The changes have been proposed in a new manifesto from the All Party Parliamentary Group On Alcohol Misuse.
The drink drive proposals would see a reduction in the limit from 80mg of alcohol in 100ml of blood to 50mg per 100ml. The manifesto also suggests giving police the power to “stop and test drivers for alcohol at any time, even where there is no evidence of a specific offence”.
The Parliamentary group recommends it is first applied to drivers under the age of 21. This would mean a single pint of strong lager or a large glass of wine could put a driver over the limit.
The proposals follow new Government statistics announced last week that show drink drive deaths and injuries are at their lowest level since records began.
The manifesto also calls for the roll-out of sobriety orders, in which those convicted of alcohol-related crimes would be required to abstain from alcohol for a fixed period, with alcohol levels monitored either though regular breath tests or electronic tags. The measure is already being trialled in four London boroughs.
Tracey Crouch MP, Chair of the All Party Parliamentary Group on Alcohol Misuse, said: “Due to alcohol, one person is killed every hour and 1.2 million people are admitted to hospital a year.”
“Getting political parties to seriously commit to these 10 measures will be a massive step in tackling the huge public health issue that alcohol is.”
Lord Brooke of Alverthorpe, vice-chair of the group, said: “After smoking, alcohol is the second biggest preventable killer.

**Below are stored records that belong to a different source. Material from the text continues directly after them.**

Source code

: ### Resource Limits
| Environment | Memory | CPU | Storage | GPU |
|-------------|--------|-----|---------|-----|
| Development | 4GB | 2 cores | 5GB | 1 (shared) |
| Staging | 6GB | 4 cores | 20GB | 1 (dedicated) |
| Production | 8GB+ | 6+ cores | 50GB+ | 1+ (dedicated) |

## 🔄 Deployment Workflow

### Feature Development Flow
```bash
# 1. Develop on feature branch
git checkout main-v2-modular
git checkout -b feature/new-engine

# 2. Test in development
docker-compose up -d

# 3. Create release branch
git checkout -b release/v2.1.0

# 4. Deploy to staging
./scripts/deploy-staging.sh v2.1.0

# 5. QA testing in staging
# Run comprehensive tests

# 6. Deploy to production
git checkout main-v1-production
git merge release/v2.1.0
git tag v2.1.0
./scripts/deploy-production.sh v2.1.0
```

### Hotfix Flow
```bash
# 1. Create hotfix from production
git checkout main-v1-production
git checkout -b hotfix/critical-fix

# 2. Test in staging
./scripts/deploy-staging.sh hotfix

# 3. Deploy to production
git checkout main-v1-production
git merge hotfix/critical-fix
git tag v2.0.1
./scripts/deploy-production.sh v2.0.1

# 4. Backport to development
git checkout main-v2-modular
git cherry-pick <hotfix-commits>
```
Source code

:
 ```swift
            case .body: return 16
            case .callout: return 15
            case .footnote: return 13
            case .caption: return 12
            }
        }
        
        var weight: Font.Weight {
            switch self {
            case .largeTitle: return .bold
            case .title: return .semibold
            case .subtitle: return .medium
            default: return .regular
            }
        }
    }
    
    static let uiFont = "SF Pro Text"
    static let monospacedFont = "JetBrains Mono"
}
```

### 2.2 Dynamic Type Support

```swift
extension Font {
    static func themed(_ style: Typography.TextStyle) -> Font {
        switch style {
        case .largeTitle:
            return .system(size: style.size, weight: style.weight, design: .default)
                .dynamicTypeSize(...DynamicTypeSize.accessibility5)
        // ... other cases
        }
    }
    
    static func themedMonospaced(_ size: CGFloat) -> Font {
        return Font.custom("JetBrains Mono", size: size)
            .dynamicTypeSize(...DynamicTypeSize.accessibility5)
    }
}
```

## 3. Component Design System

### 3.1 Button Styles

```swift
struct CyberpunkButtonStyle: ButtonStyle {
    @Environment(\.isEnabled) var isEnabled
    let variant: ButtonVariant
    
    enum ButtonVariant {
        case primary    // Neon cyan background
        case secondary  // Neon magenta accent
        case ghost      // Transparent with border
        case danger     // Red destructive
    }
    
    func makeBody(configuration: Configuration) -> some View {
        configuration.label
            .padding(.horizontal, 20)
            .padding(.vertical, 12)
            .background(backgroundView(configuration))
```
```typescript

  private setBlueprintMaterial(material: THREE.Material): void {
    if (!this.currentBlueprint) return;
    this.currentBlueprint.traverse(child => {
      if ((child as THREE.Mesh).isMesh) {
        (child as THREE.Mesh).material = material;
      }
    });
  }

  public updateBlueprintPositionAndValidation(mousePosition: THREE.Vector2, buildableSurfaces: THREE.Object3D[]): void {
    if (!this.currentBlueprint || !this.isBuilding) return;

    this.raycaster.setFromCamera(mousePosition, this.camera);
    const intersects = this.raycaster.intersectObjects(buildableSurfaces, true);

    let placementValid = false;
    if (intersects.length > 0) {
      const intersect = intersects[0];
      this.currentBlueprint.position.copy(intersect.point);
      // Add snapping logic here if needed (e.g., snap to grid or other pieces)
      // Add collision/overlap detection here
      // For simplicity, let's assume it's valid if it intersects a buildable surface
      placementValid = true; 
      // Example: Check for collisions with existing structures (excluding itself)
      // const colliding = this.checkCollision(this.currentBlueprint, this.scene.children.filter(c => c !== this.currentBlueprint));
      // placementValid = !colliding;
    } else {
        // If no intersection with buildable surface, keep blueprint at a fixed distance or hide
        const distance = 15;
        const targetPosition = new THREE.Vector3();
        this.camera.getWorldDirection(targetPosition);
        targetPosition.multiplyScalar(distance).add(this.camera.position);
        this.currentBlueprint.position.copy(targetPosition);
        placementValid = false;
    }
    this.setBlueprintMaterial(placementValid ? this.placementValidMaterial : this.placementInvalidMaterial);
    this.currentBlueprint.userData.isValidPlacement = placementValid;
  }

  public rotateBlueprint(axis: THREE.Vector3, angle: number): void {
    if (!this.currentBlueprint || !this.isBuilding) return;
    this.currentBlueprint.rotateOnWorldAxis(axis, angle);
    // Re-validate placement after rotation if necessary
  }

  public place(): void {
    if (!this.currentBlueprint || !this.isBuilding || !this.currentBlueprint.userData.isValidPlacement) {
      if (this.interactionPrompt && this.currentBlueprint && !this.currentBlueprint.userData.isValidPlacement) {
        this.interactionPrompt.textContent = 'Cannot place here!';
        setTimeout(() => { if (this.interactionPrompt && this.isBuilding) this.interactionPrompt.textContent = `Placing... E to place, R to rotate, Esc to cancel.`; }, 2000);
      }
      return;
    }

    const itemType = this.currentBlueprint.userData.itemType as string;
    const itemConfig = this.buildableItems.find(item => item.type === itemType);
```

Not only does it cost lives but burdens the NHS and the Criminal and Justice systems and others with ever increasing costs.
“All the political parties know that but they run for cover when they are confronted by the drinks industry and its immensely powerful lobby.
“These proposals give them another chance to consider whether they really have the guts to take a different line for the country’s wellbeing in the future.”